> **MATERIAL SUPPLIED**:

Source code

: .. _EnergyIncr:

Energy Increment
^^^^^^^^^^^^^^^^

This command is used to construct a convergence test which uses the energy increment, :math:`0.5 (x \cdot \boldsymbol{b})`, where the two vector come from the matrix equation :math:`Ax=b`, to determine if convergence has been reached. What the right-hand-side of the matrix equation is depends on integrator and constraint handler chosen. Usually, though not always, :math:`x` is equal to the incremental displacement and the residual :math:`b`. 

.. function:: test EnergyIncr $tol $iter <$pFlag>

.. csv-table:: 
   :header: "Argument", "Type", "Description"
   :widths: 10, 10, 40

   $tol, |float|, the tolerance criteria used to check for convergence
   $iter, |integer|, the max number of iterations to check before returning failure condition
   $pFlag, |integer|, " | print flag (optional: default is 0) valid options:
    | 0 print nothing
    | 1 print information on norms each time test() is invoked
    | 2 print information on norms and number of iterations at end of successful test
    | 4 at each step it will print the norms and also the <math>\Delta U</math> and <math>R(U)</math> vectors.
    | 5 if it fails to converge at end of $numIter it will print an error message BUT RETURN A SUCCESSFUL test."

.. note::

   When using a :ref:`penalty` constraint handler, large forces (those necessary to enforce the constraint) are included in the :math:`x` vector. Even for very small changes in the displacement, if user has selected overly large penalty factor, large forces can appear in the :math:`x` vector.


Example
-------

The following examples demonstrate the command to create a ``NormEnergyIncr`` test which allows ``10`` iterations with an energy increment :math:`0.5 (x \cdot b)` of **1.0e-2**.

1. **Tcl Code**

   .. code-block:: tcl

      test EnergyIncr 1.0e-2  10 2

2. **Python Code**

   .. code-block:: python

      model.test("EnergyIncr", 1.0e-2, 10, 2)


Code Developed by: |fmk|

> **DIRECTIONS FOR THIS TASK**: What is needed is an exact transcription of every entry.

> **RESULT OF THIS EXERCISE**:
Source code

: .. _EnergyIncr:

Energy Increment
^^^^^^^^^^^^^^^^

This command is used to construct a convergence test which uses the energy increment, :math:`0.5 (x \cdot \boldsymbol{b})`, where the two vector come from the matrix equation :math:`Ax=b`, to determine if convergence has been reached. What the right-hand-side of the matrix equation is depends on integrator and constraint handler chosen. Usually, though not always, :math:`x` is equal to the incremental displacement and the residual :math:`b`. 

.. function:: test EnergyIncr $tol $iter <$pFlag>

.. csv-table:: 
   :header: "Argument", "Type", "Description"
   :widths: 10, 10, 40

   $tol, |float|, the tolerance criteria used to check for convergence
   $iter, |integer|, the max number of iterations to check before returning failure condition
   $pFlag, |integer|, " | print flag (optional: default is 0) valid options:
    | 0 print nothing
    | 1 print information on norms each time test() is invoked
    | 2 print information on norms and number of iterations at end of successful test
    | 4 at each step it will print the norms and also the <math>\Delta U</math> and <math>R(U)</math> vectors.
    | 5 if it fails to converge at end of $numIter it will print an error message BUT RETURN A SUCCESSFUL test."

.. note::

   When using a :ref:`penalty` constraint handler, large forces (those necessary to enforce the constraint) are included in the :math:`x` vector. Even for very small changes in the displacement, if user has selected overly large penalty factor, large forces can appear in the :math:`x` vector.


Example
-------

The following examples demonstrate the command to create a ``NormEnergyIncr`` test which allows ``10`` iterations with an energy increment :math:`0.5 (x \cdot b)` of **1.0e-2**.

1. **Tcl Code**

   .. code-block:: tcl

      test EnergyIncr 1.0e-2  10 2

2. **Python Code**

   .. code-block:: python

      model.test("EnergyIncr", 1.0e-2, 10, 2)


Code Developed by: |fmk|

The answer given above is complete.